Interaction between sensory C-fibers and cardiac mast cells in ischemia/reperfusion: activation of a local renin-angiotensin system culminating in severe arrhythmic dysfunction
- PMID: 20668055
- PMCID: PMC2957783
- DOI: 10.1124/jpet.110.172262
Interaction between sensory C-fibers and cardiac mast cells in ischemia/reperfusion: activation of a local renin-angiotensin system culminating in severe arrhythmic dysfunction
Abstract
Renin, the rate-limiting enzyme in the activation of the renin-angiotensin system (RAS), is synthesized and stored in cardiac mast cells. In ischemia/reperfusion, cardiac sensory nerves release neuropeptides such as substance P that, by degranulating mast cells, might promote renin release, thus activating a local RAS and ultimately inducing cardiac dysfunction. We tested this hypothesis in whole hearts ex vivo, in cardiac nerve terminals in vitro, and in cultured mast cells. We found that substance P-containing nerves are juxtaposed to renin-containing cardiac mast cells.
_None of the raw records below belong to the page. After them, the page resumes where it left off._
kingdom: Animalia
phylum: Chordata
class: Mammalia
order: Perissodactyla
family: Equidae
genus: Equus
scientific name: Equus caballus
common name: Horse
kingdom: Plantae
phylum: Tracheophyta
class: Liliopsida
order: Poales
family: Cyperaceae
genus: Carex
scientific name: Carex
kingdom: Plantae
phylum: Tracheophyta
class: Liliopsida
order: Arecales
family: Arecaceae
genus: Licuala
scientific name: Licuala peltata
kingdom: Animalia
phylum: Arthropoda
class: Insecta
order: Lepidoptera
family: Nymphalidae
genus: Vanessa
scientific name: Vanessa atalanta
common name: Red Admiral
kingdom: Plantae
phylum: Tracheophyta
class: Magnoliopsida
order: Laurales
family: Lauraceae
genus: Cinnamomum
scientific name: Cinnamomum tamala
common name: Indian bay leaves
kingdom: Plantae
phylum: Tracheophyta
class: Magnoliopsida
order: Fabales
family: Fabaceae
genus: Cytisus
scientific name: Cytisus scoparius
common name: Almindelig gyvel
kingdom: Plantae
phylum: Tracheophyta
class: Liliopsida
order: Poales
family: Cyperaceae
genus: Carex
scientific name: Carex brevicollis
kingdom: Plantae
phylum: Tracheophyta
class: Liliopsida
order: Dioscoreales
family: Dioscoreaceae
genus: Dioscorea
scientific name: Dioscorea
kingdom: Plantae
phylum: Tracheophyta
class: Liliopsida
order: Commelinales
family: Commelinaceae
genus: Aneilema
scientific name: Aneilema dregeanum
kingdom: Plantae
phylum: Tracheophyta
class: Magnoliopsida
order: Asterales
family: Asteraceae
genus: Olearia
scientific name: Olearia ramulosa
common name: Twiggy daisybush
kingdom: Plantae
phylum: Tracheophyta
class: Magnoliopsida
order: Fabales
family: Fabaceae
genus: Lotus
Chemical stimulation of these nerves elicited substance P release that was accompanied by renin release, with the latter being preventable by mast cell stabilization or blockade of substance P receptors. Substance P caused degranulation of mast cells in culture and elicited renin release, and both of these were prevented by substance P receptor blockade. Ischemia/reperfusion in ex vivo hearts caused the release of substance P, which was associated with an increase in renin and norepinephrine overflow and with sustained reperfusion arrhythmias; substance P receptor blockade prevented these changes. Substance P, norepinephrine, and renin were also released by acetaldehyde, a known product of ischemia/reperfusion, from cardiac synaptosomes and cultured mast cells, respectively. Collectively, our findings indicate that an important link exists in the heart between sensory nerves and renin-containing mast cells; substance P released from sensory nerves plays a significant role in the release of mast cell renin in ischemia/reperfusion and in the activation of a local cardiac RAS. This culminates in angiotensin production, norepinephrine release, and arrhythmic cardiac dysfunction.